Find a degree 3 polynomial with real coefficients having zeros 1 and 4 i and a lead coefficient of 1. Write P in expanded form

Since this should be a "degree 3" polynomial, then we know that the highest power of x must be 3. So our polynomial should look something like this:

P = a(x – c₁)(x – c₂)(x – c₃),

where a is the leading coefficient, and c₁, c₂, and c₃ are the zeros (also known as the x-intercepts) of the polynomial.

According to the instructions, the leading coefficient of this polynomial should be 1, so we will set a = 1.

As for the zeros, we were given two of them... 1 and 4i. Since 4i is a complex number (because of the i in the number), then we can apply the theorem that says that if a complex number is a zero of a polynomial function, then the conjugate of that complex number is also a zero. A complex number is usually written in the form a + bi (where a and b are real numbers). The conjugate of the complex number a + bi is just a – bi. Notice that only the sign in the middle changed.

So, the zero that we already know, 4i, could be written as 0 + 4i. Thus, the conjugate of 0 + 4i must be 0 – 4i (which, of course, is just –4i). This conjugate is also a zero of our polynomial. So now we know that the three zeros of our function must be:

c₁ = 1

c₂ = 4i

c₃ = –4i

Now let's substitute these values (along with our leading coefficient a = 1) into the polynomial formula from before.

--- Supplied material ---
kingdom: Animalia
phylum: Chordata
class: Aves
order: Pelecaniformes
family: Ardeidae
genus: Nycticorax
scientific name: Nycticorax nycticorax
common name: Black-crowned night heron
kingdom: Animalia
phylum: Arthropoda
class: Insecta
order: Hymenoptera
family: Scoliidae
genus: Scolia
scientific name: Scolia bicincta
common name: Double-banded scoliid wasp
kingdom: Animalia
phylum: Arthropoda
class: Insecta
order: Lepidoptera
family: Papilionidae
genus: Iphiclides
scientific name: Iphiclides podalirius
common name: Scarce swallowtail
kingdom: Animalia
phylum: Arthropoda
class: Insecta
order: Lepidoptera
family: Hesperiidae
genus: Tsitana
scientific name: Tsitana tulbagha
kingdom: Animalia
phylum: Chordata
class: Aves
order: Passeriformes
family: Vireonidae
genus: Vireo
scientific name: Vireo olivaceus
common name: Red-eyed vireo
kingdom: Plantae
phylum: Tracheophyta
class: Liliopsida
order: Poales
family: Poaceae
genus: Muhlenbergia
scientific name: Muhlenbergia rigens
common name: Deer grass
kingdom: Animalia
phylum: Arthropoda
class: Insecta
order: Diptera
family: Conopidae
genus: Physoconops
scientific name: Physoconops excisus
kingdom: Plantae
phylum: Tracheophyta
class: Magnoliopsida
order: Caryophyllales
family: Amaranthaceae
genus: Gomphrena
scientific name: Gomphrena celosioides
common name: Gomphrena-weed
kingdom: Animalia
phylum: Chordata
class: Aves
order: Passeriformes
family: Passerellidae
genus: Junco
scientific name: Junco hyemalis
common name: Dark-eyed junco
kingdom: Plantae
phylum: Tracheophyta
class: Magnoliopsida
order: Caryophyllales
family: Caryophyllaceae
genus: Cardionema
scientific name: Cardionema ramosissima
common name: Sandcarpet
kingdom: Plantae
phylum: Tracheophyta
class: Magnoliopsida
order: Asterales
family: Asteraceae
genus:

--- Requests ---
A: According to the polynomial explanation, what is the conjugate of a complex number a + bi?
B: In the records, swap "common name" for "vernacular name" in the lines starting with the line containing "genus: Vireo" and going on through the end of the records. Return only those lines.
The math explanation and the records are unrelated material.

--- Answers for this exercise ---
A: a – bi

B:
genus: Vireo
scientific name: Vireo olivaceus
vernacular name: Red-eyed vireo
kingdom: Plantae
phylum: Tracheophyta
class: Liliopsida
order: Poales
family: Poaceae
genus: Muhlenbergia
scientific name: Muhlenbergia rigens
vernacular name: Deer grass
kingdom: Animalia
phylum: Arthropoda
class: Insecta
order: Diptera
family: Conopidae
genus: Physoconops
scientific name: Physoconops excisus
kingdom: Plantae
phylum: Tracheophyta
class: Magnoliopsida
order: Caryophyllales
family: Amaranthaceae
genus: Gomphrena
scientific name: Gomphrena celosioides
vernacular name: Gomphrena-weed
kingdom: Animalia
phylum: Chordata
class: Aves
order: Passeriformes
family: Passerellidae
genus: Junco
scientific name: Junco hyemalis
vernacular name: Dark-eyed junco
kingdom: Plantae
phylum: Tracheophyta
class: Magnoliopsida
order: Caryophyllales
family: Caryophyllaceae
genus: Cardionema
scientific name: Cardionema ramosissima
vernacular name: Sandcarpet
kingdom: Plantae
phylum: Tracheophyta
class: Magnoliopsida
order: Asterales
family: Asteraceae
genus:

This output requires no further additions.